In September 1808 an American sailing ship, The Topaz was halfway between New Zealand and South America when it came across an uncharted island. Although it was not safe to land the Captain of The Topaz saw a canoe making its way out from the shore toward his ship. To Captain Folger’s astonishment the two youths dressed in native clothing spoke perfect English and claimed to be Englishmen. Before long Folger had unravelled a mystery that had intrigued the world for two decades.
Thirty years before Folger came across Pitcairn island a sailor by the name of Fletcher Christian had led perhaps the most famous mutiny in history – the mutiny on The Bounty. Casting Captain Bligh and his officers adrift in a longboat the mutineers set sail for the tropical paradise Tahiti. Against astonishing odds William Bligh found his way back to England and the British Government dispatched a warship to hunt down the mutineers. When the warship arrived at Tahiti some of the mutineers were captured, but seven of them seemed to have disappeared into thin air.

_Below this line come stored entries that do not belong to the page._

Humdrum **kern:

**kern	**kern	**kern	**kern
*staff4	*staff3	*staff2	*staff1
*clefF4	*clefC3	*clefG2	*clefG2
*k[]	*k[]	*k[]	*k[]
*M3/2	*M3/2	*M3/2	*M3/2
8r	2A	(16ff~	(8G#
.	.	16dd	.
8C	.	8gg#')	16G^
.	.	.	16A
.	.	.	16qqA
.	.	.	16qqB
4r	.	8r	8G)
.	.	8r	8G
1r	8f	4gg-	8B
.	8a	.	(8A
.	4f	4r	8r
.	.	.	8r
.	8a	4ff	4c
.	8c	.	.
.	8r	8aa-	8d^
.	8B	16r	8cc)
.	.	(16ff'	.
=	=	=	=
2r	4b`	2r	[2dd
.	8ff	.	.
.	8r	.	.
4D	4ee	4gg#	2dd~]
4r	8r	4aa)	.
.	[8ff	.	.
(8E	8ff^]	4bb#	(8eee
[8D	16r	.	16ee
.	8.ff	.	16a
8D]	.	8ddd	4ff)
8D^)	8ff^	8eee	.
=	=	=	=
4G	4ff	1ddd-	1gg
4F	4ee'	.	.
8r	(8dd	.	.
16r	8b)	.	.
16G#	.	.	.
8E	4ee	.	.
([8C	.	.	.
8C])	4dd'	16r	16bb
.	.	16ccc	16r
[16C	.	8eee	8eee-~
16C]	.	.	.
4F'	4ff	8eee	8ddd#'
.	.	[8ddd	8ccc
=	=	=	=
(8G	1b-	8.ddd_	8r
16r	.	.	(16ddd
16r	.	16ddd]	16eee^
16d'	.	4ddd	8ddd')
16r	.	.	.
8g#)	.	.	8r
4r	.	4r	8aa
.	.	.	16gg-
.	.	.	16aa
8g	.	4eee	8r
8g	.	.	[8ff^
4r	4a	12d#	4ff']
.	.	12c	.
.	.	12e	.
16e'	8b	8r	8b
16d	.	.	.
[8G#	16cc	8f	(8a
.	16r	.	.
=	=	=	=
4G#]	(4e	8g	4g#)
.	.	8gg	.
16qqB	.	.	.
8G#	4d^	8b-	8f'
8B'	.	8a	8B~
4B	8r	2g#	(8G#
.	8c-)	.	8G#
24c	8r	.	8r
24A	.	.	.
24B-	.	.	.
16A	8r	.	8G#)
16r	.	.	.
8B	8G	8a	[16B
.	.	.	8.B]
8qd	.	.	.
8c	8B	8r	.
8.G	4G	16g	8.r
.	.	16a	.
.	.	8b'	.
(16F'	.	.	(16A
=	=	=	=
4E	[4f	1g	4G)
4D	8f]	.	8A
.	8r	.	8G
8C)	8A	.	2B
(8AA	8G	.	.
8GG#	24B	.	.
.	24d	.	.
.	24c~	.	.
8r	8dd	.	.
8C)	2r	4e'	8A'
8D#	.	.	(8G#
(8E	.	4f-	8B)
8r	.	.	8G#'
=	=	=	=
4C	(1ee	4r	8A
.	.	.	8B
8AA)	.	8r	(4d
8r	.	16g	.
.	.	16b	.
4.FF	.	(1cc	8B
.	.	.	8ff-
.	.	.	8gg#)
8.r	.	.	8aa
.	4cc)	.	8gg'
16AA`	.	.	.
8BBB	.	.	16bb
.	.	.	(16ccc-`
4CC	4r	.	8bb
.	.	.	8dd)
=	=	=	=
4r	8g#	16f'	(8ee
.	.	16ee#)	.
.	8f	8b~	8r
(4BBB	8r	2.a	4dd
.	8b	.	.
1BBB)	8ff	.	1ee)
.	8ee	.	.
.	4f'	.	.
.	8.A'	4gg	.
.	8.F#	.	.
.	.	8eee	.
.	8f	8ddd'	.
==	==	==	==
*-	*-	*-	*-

Those seven knew the British would come after them and set sail from Tahiti with six Polynesian men and twelve Tahitian women they kidnapped. Along the way they picked up another two Polynesian men. Eventually they came to the uncharted Pitcairn island, burned The Bounty to avoid detection, and these fifteen men and twelve women set about making this tiny island their home. Their story is not a pretty one. By the time Captain Folger discovered them in 1808 twelve of the fifteen men had been murdered, one had committed suicide, and one had died of natural causes. Three of the women were also dead.
Soon after the mutineers and their companions arrived at Pitcairn the white men assumed privileged positions and sexual jealousies raged. Coupled with alcohol made from the root of the Ti plant violence and murder exploded on the island.
Yet when Captain Folger arrived in 1808 he found a thriving, peaceful and virtuous community made up of the surviving mutineer, the surviving women and the children who had been born during the community’s short and previously violent life. Indeed, over coming years visitors to the island were struck by how idyllic the community was. What had brought about such change?
Historians debate the causes, but it seems that a large part at least was the conversion of the Pitcairners to Christianity. The last surviving European, John Adams, had assumed the role of chief, and had been converted himself after learning to read the Bible and Prayer Book that had been taken from The Bounty before it was destroyed. Adams set about converting the others and soon after the islanders were living by the principles they found laid down in the Bible. The result was by no means a perfect community, but it was a community marked by peace and the desire to live virtuous lives.